Figure 1.
Enzymatic activity and intracellular localization of TbHslVU.
(A). TbHslV contains the conserved threonine and lysine residues (arrows) found essential for the activities of HslV in E. coli [6] and the β-subunits of 20S CP in T. brucei [54]. (B). The ATP-dependent peptidase activity of TbHslV. Wild type and three TbHslV mutants T20A, T21A and K53A were expressed as HA-tagged proteins in T. brucei, immunoprecipitated and assayed for hydrolysis of Cbz-Gly-Gly-Leu-AMC. (C). Cells stably expressing TbHslVU-HA were labeled for mitochondria with Mitotracker green dye (green), immunostained with anti-HA mAb for HA-tagged proteins (red) and counterstained with DAPI for DNA (blue). Arrows indicate the focal points of HA-staining corresponding to the positions of kinetoplasts (arrowheads). (D). Cells expressing TbHslVU-HA with the putative mitochondrial targeting sequences deleted were stained with anti-HA antibody (red) and counterstained with DAPI. Bars: 2 µm.
Figure 2.
RNAi knockdown of TbHslVU affects cell growth and kinetoplast morphology.
(A). Cells were grown in the presence (+) of tetracycline to induce RNAi for 7 days, and cell growth was monitored daily. Northern blots were performed to assess levels of TbHslV, TbHslU1 and TbHslU2 mRNA before (−) and after (+) 2 days of RNAi (insets). (B–E). Un-induced control cells (B) and cells after RNAi induction for 7 days (C) were labeled with YL1/2 antibody for basal bodies (BB, arrowheads) and counterstained with DAPI for nucleus (N) and kinetoplast (arrows). (D). Two TbHslVU RNAi cells at the final stage of cell division were still connected by a thin thread of kinetoplast DNA (arrows) between two basal bodies (arrowheads) in two well-separated cells. Bars: 2 µm. (E). Tabulation of RNAi cells with kinetoplasts in varying sizes and morphologies. Approximately 200 cells were counted at each time point and the data represent averages from three independent experiments.
Figure 3.
TbHslVU RNAi led to heterogeneously sized kinetoplasts.
(A). Flow cytometry analysis of DHE stained cells. A total of 25,000 cells were counted in each experiment (Left panel). DHE stains exclusively the kinetoplasts in control and RNAi cells (Right panel). (B). Southern analysis of changes in minicircle and maxicircle DNA content during TbHslU RNAi. The kinetics of minicircle (open circle) and maxicircle (filled square) accumulation are presented to the right of the Southern blots. (C). DAPI staining of the isolated kDNA networks. (D). Surface areas of the isolated kDNA networks stained with DAPI, and measured with the NIH Image software.
Figure 4.
Electron microscopic examination of kDNA networks from the control and TbHslV RNAi cells.
Methods were described by [38]. (A, B, E, F) kDNA networks from cells after 7 days of TbHslV RNAi. (H) A kDNA network from an un-induced control cell. (C, D) Enlargements of the network in A, corresponding to the areas outlined in white framed boxes. (G) Enlargement of the network in F framed in a white box. The arrow in G indicates a maxicircle. Scale bars for A, B, E, F, and H, 2 µm and for C, D, and G, 0.5 µm.
Figure 5.
Effect of TbHslU1+2 double RNAi on free minicircle replication intermediates.

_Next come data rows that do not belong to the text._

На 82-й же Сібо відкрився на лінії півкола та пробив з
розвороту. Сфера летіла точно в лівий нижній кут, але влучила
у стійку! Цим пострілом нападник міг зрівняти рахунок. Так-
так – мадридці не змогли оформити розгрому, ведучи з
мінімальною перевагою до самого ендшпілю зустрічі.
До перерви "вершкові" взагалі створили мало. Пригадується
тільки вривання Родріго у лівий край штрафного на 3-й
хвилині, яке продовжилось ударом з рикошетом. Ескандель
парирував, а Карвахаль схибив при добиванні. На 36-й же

(A). Total DNA was fractionated on an agarose/ethidium gel and a Southern blot was probed for minicircles. N/G, nicked/gapped minicircles; L, linearized minicircles; CC, covalently-closed minicircles, *, nonspecific hybridization to nuclear DNA. The nicked/gapped minicircles form a doublet with the lower component possibly linearized minicircles. Since it is present prior to RNAi induction (day 0), it is likely unrelated to RNAi. (B). Quantitation (by Phosphorimager) of bands from A. The nicked/gapped species includes both components of the doublet.
Figure 6.
In situ TdT-catalyzed Fluorescein-dUTP labeling in cells after 7 days of TbHslV RNAi.
(A). The control cells (a–f). (B, C). The TbHslV RNAi cells (g–p). Percentages of TdT-labeled cells in control and TbHslV RNAi cells are presented (k). Bars: 2 µm.
Figure 7.
In situ detection of minicircles and maxicircles in the kinetoplast by FISH.
Cells were fixed, probed for minicircles (red) or maxicircles (green), and counterstained with DAPI. kDNA is indicated with a K and nucleus with an N. Bar: 2 µm. FISH does not detect covalently-closed DNA minicircles because they are non-denaturable [24]. This is likely also true for maxicircles. Thus the FISH signal may not be proportional to the total populations of minicircles and maxicircles. Bars: 2 µm.